刺しゅう展をつづけて堪能

 美術館「えき」KYOTO『韓国伝統パッチワーク 韓国古刺繍とポジャギ展 福を呼び、福を包むを観てきました。

 先月の『草乃しずか日本刺繍展 −源氏物語そして命の輝き−そして今月と、刺しゅう・手芸ファンにはうれしい展示が続きました。特に草乃しずかさんの大規模な展示はなかなか関西へやって来なかったので、待ちかねたという感がありました。伝統的なモチーフ・日本刺繍の正統的な技法を用いながら、ひと目見て「草乃しずか」以外の何物でもない、独特のモダンで可愛らしい世界が創り出されているのに感動しました。なかでも「命の輝き」シリーズに豊かに描き込まれた鳥たちの姿が素晴らしかったです。

 草乃しずかさんのサイト→【アトリエ草乃しずか

 そして今回の韓国古刺繍。私は今まで「ポジャギ=韓国のパッチワーク」というふうに思っていたのですがこれは正確ではなく、

  • 「ポジャギ」とは日本でいう「風呂敷」「袱紗」に当たるような、掛けたり包んだりして儀礼や日常に使う布のこと。刺繍・染め・パッチワークなどさまざまな技法が用いられる
  • その中で、パッチワーク的な「布をはぎ・かがり合わせる」方法(で作られるもの)を「チョガッポ」という

ことが、今回の展示をみてわかりました。展観順路の途中でやっとその説明が掲げられていたので、最初は用語が何を指しているのか判らず、少し混乱しました。
 展示されていたポジャギは、上記のようにいろんな技法のものが含まれており、それぞれの良さが間近で感じられるようになっています。これまで写真などでいわゆる「ポジャギ」(それが実はチョガッポだったわけですが)を見て、「きれいだけど無地の布をはぎ合わせてあるだけでちょっと地味だな〜(アーミッシュキルトみたいに・・)」と思っていたものが、じつはさまざまな美しい地紋のある布を集めた味わい深いものだったと判りました。実物を直接見るとかなり印象が変わるものです。
 また、ポジャギ以外の、華やかな刺しゅうを施した子供の衣服や小物(巾着、眼鏡入れ、筆入れなど)も幾つか展示されており、とても愛らしいものでした。

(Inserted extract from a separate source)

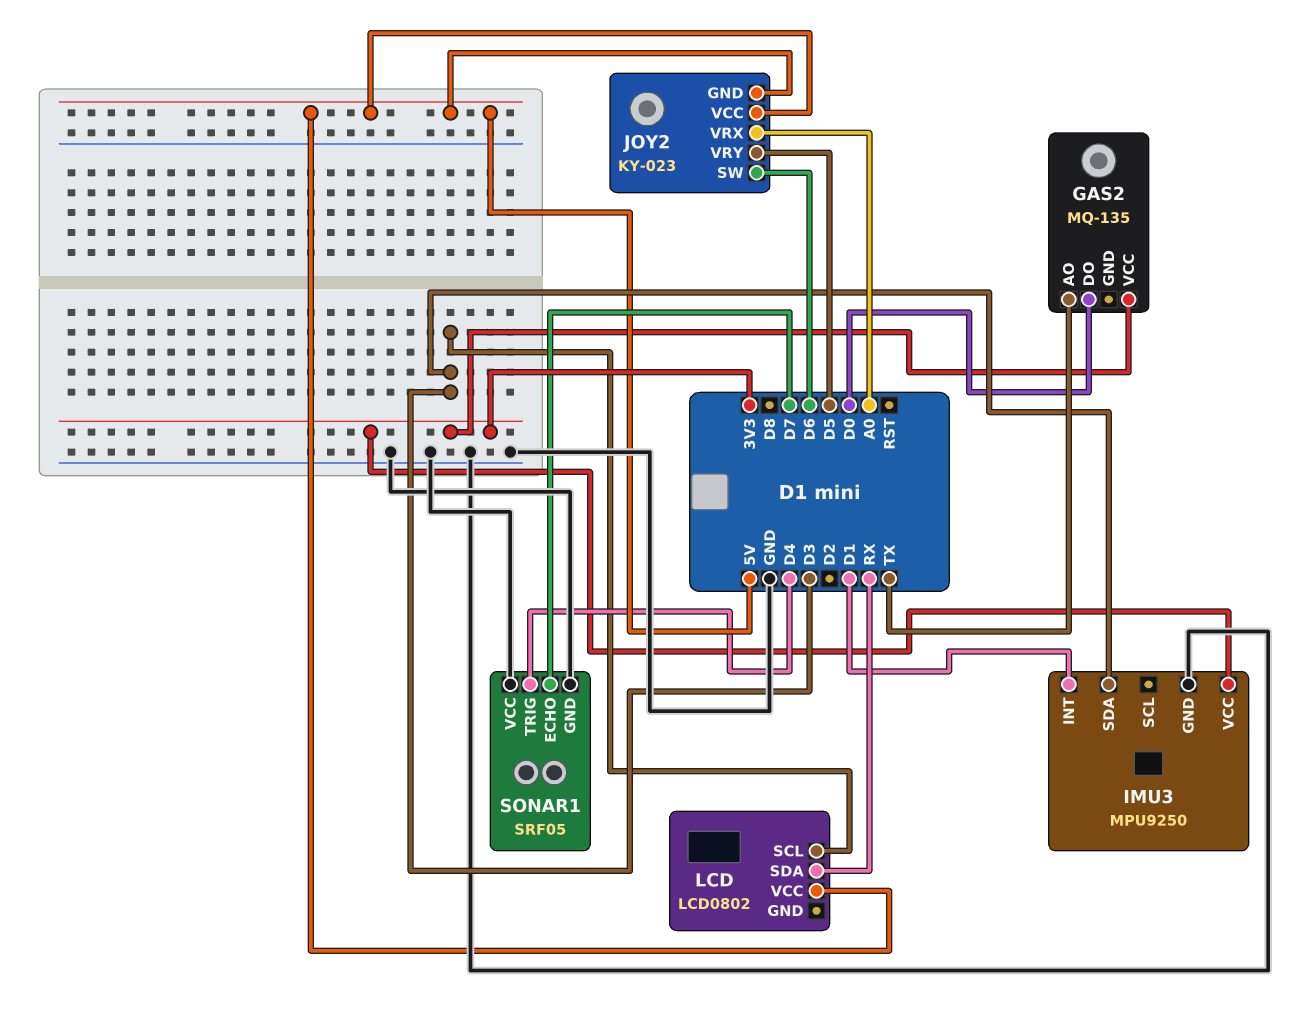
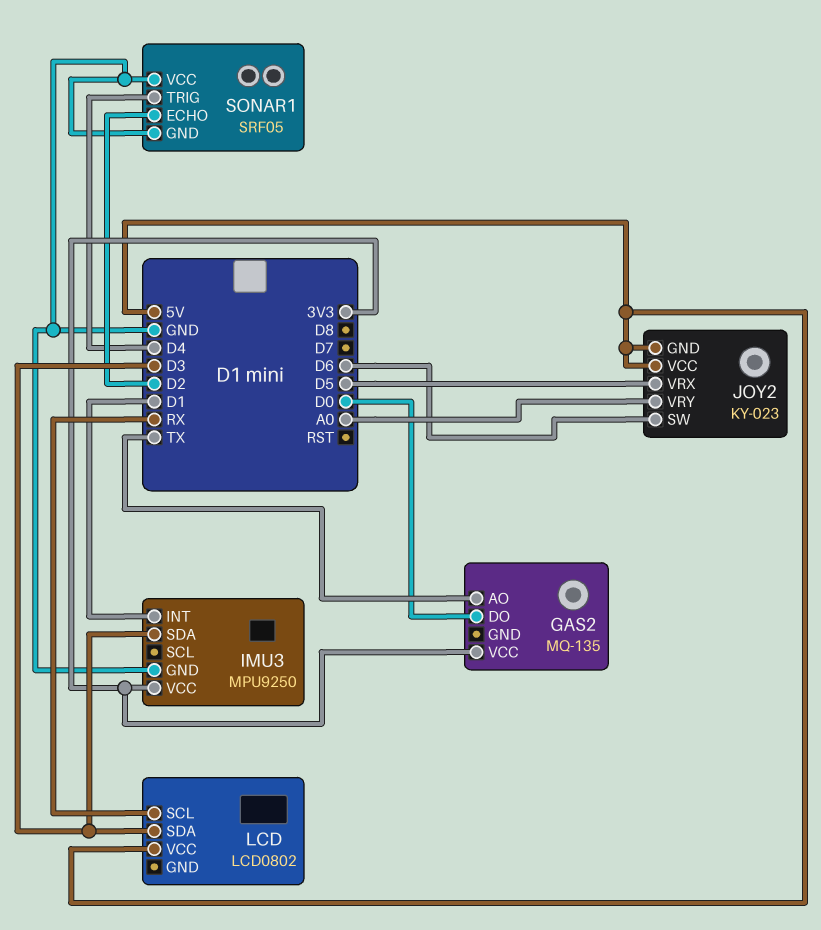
JOY2 pin VRX: A0 -> D5
JOY2 pin VRY: D5 -> A0
LCD pin SCL: D3 -> RX
LCD pin SDA: RX -> D3
SONAR1 pin ECHO: D7 -> D2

 会場では現代的なポジャギや巾着、針山などが作れるキットもたくさん販売されていて、かなり欲しかったのですが、きれいに仕立てる自信がない*1ので泣く泣くパス。お手軽で可愛らしい指ぬきを記念に購入しました。イギリスみやげのthimbleと並べて飾ります。

*1:こまか〜い針目のまつり縫いが必須。